We do not sell our broadband customers' individual web browsing history. We did not do it before the FCC's rules were adopted, and we have no plans to do so.


Let's set the record straight. Verizon does not sell the personal web browsing history of our customers. We don't do it and that's the bottom line.

Those statements are true, however, if you read past the "commitment to privacy" headlines, you'll notice that both companies have other plans in place for selling customer data. Comcast uses "non-personally identifiable information" from internet and cable TV packages, while Verizon makes similar claims about its advertising policies.

What those posts leave out, is how that information, once shared, can become a part of what those companies' partners know about you. as a 60 Minutes report detailed in 2014, data brokers can specialize in taking that "non-PII" data and tying it back to a person based on what they know about their location and demographics.

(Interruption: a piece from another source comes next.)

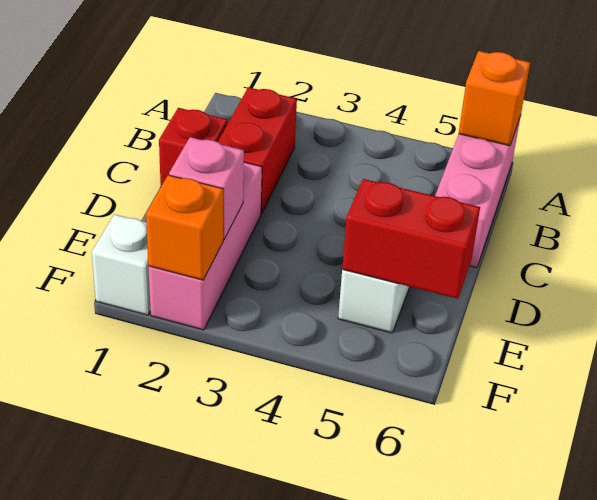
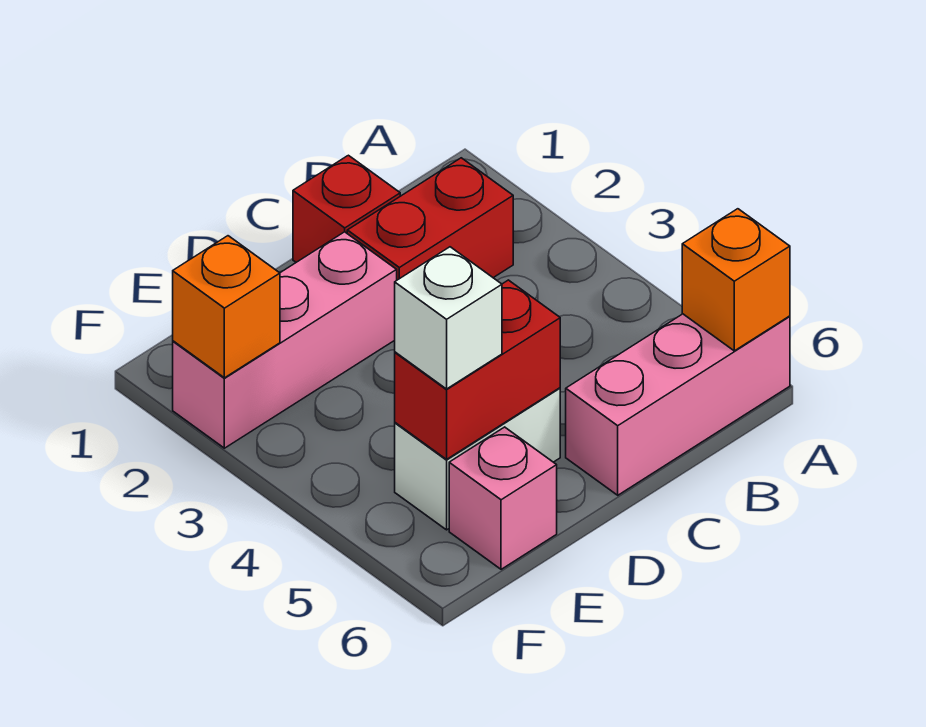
pink brick E2 level 2 -> pink brick E6 level 1
red brick E5:E6 level 2 -> red brick D5:E5 level 2
white brick F1 level 1 -> white brick E5 level 3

Now that you, the consumer, are frequently ingesting media on multiple platforms at a time, that information is becoming even more valuable. It's the kind of thing Vizio was trying to accomplish with its Inscape advertising program -- until the FTC punished it for automatically opting customers in without informing them well enough about what it was doing.

As AT&T's post describes, the ISP argument is that since "other internet companies, including operating system providers, web browsers, search engines, and social media platforms" collect (for example) location data and aren't regulated by the FCC, restricting an ISP from doing it is just confusing customers anyway.

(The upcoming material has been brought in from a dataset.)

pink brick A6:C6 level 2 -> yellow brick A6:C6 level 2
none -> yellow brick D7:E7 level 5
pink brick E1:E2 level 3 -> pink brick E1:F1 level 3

The ISPs and their lobbyists have argued that the FTC should be in charge of all of this, however, AdAge explains, it's unlikely that agency will impose such strict policies. While these companies can tell you what they're not doing with your browsing history right now, it's impossible to know if that will change based on regulations that may or may not come in the future. While we wait to see what ultimately happens to protect your data, I can point you to information about advertising opt-outs for AT&T, Comcast (TV & internet), and AOL/Verizon.